TAMPA — A big winner when the Tampa Bay area scored housing stimulus money might turn out to be a nine-employee nonprofit tucked in a working-class block of Tampa.
Neighborhood Lending Partners will manage a $50 million award to Pinellas and Pasco counties to buy, revamp and resell foreclosed properties for affordable housing.
But their work won't come cheaply. Management costs to orchestrate the project are budgeted for $5 million — the maximum allowed and a bigger share than other Florida stimulus winners charge.
For example, Miami-based Neighborhood Housing Services of South Florida set aside $3.6 million to manage an $89 million grant. In Sarasota, the city budgeted $1.7 million to run a $23 million grant. And in Tampa, housing authority official Leroy Moore said he anticipates spending less than 10 percent on administrative costs for a $38 million grant.

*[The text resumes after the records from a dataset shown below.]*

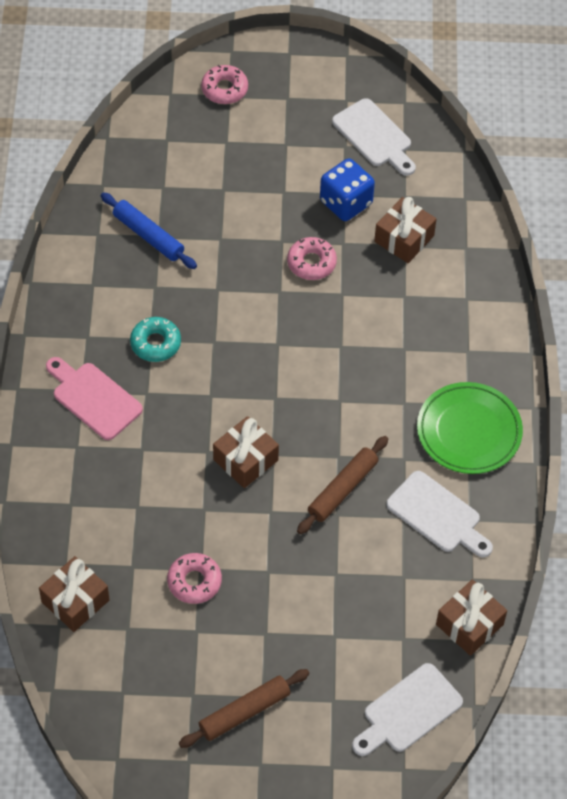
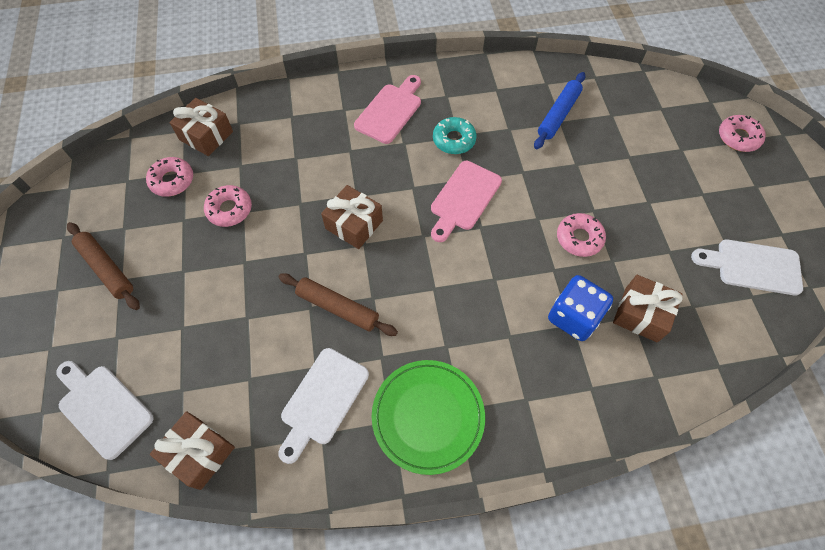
camera: 80 degrees right, 5 degrees up
blue dice [320,158,375,221] -> blue dice moved to [548,275,613,341]
white cutting board [332,98,416,176] -> white cutting board turned 60 degrees clockwise [691,239,803,295]
none -> pink donut [146,157,193,197]
none -> pink cutting board [431,161,502,242]

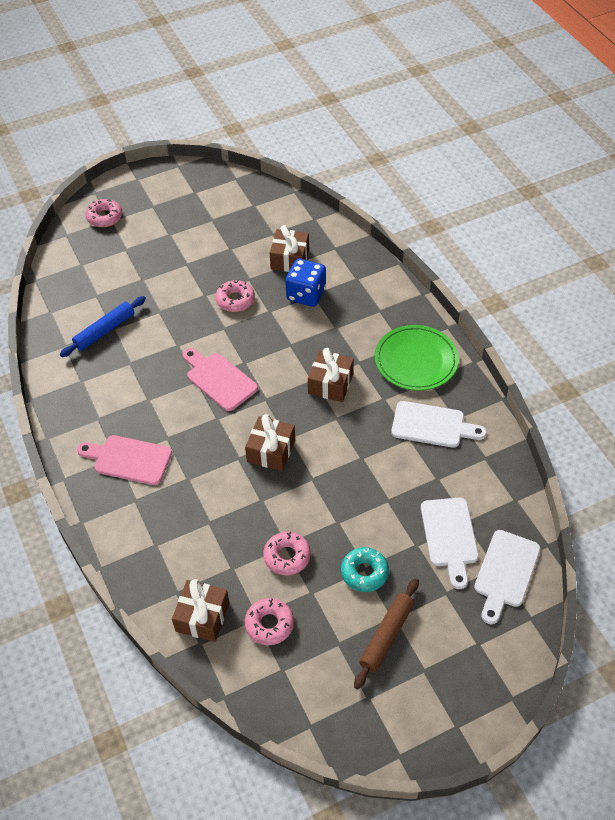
camera: 105 degrees left, 10 degrees down
brown gift [150,411,235,490] -> brown gift moved to [308,348,354,402]
brown rolling pin [278,273,398,336] -> none
pink cutting board [431,161,502,242] -> pink cutting board turned 150 degrees counterclockwise [183,348,258,411]
turquoise donut [433,117,477,154] -> turquoise donut moved to [341,547,389,592]
blue rolling pin [534,72,585,149] -> blue rolling pin turned 60 degrees counterclockwise [60,296,146,357]
white cutting board [691,239,803,295] -> white cutting board moved to [421,498,479,589]

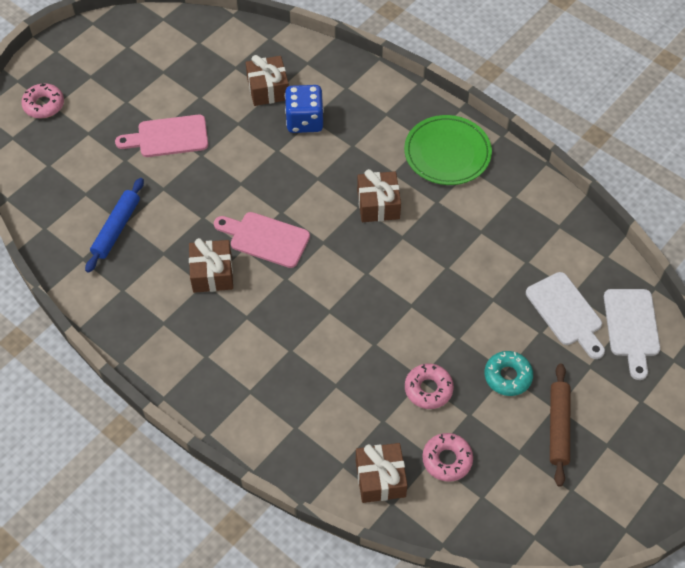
camera: 25 degrees left, 5 degrees up
pink cutting board [77,435,172,485] -> pink cutting board moved to [115,115,208,157]
pink donut [215,280,255,312] -> none
brown gift [245,414,295,471] -> brown gift moved to [189,238,233,293]
white cutting board [391,401,487,448] -> none

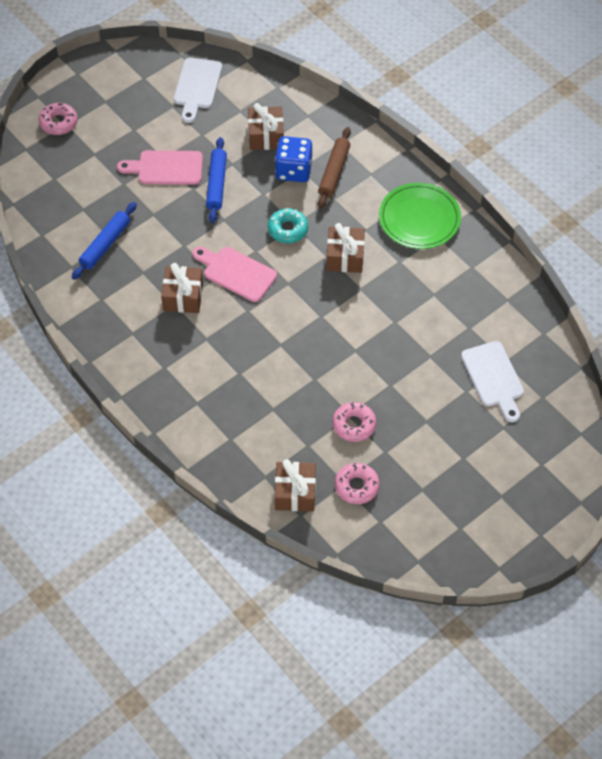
camera: 10 degrees right, 0 degrees up
turquoise donut [484,351,533,396] -> turquoise donut moved to [268,208,308,243]
brown rolling pin [550,363,570,486] -> brown rolling pin moved to [318,127,351,209]
white cutting board [604,289,660,380] -> white cutting board moved to [174,58,222,123]
none -> blue rolling pin [206,137,227,223]

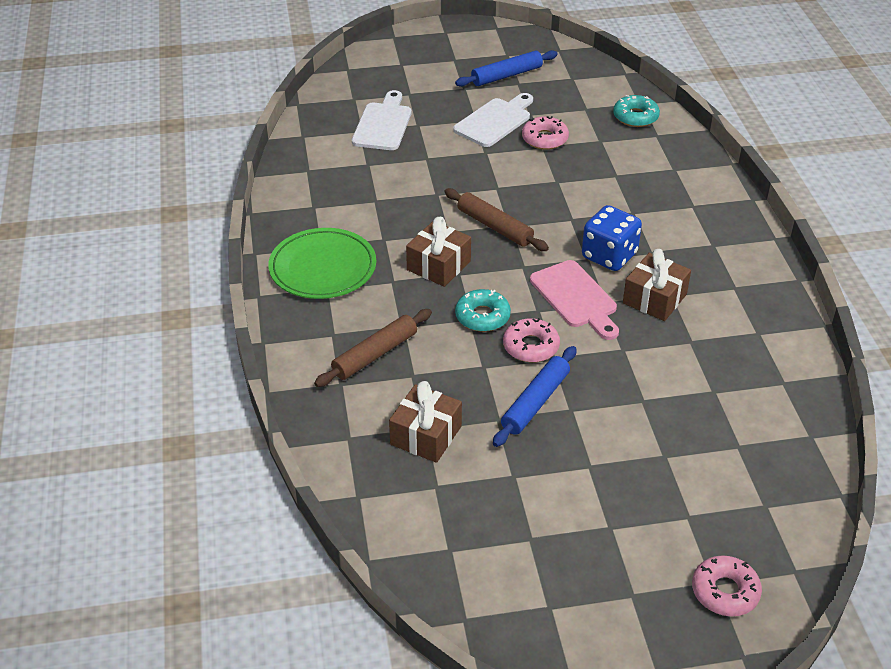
camera: 150 degrees left, 15 degrees down
blue rolling pin [72,202,137,280] -> blue rolling pin moved to [455,50,558,87]
pink cutting board [117,150,203,185] -> none
white cutting board [174,58,222,123] -> white cutting board moved to [453,93,533,147]
blue dice [275,136,313,182] -> blue dice moved to [582,205,642,271]
brown gift [275,459,316,511] -> turquoise donut [613,95,660,127]
pink donut [335,463,380,504] -> pink donut moved to [503,318,560,362]
none -> brown rolling pin [444,188,549,251]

Neighborhood Lending Partners president Debra Reyes said her nonprofit and the counties likely will not spend all $5 million on management. A budget released Monday calls for $1 million to go to the nonprofit.
Most money will go through Pinellas and Pasco to pay for surveying, engineering, legal work and other services needed to buy, fix and sell houses, Reyes and county officials said. Any unspent money will go toward housing, she said.
The U.S. Department of Housing and Urban Development will monitor the spending.
Reyes said seeking less than 10 percent didn't make sense. Going back for more later if needed, they decided, was unlikely to succeed.
"We wanted to get as much as possible," said Carlos Rivas, chief financial officer of the nonprofit.
The organization has ridden the ups and downs of area housing. Two years ago, six of the group's 14 employees made $109,000 or more, according to tax returns and top executives.
Now three workers make at least six figures, after three employees were let go last year as revenue plummeted, said Reyes, a former compliance office and senior banker who helped start the nonprofit 17 years ago.
Reyes said the organization has trimmed pay and benefits, including making five layoffs, to adapt to economic realities. The nonprofit plans to hire two people because of the stimulus.
"We feel like we've really stabilized," said Reyes, whose own compensation went from $246,000 in 2008 to $191,000 in 2009, tax returns show.
The national average in 2009 was $160,000 for nonprofit CEOs, but the pay varies with the complexity of jobs, according to a compensation survey by Charity Navigator, a group that evaluates charities nationally.
Under the counties' plan, the grant money will be used for loans to help people buy affordable housing. It also will pay for nonprofit groups to buy foreclosed homes and apartment complexes, upgrade them to meet federal standards and then resell them.
The program is supposed to reach 1,700 housing units, Reyes said.
A key test in evaluating the nonprofit's performance will be whether the agency and the counties push as much money as possible to other nonprofits and developers instead of their own coffers, said Alan Mallach, a nonresident senior fellow on housing at the Brookings Institution in Washington.
"Ten percent is not a crazy amount as a general proposition," he said. "There are programs that can be done for less, and there are projects that 10 percent is really kind of tight."
Having to do surveying, inspections and legal work on each property drives up the cost, said Mallach, a former New Jersey housing agency official.
Pinellas and Pasco officials say they have confidence in Neighborhood Lending Partners, saying its record and ability to add private loans makes it right to run the grant.
For the two counties' effort, the nonprofit has put together $18 million in private loans from nine banks — a key part to landing the grant, said George Romagnoli, community development manager for Pasco County.
The money will target neighborhoods from Dade City to Largo with high foreclosures and troubled loans looming — and keep people working when unemployment is rising.
"They very patiently worked and found a common ground we can all work on," said Anthony Jones, Pinellas community development director.
Neighborhood Lending Partners, which has affiliates in Jacksonville and Miami, has helped build or revamp 12,000 housing units with $337 million in lending from private and government housing programs since its founding. A consortium of 46 banks power the nonprofit. This will be the nonprofit's largest single project.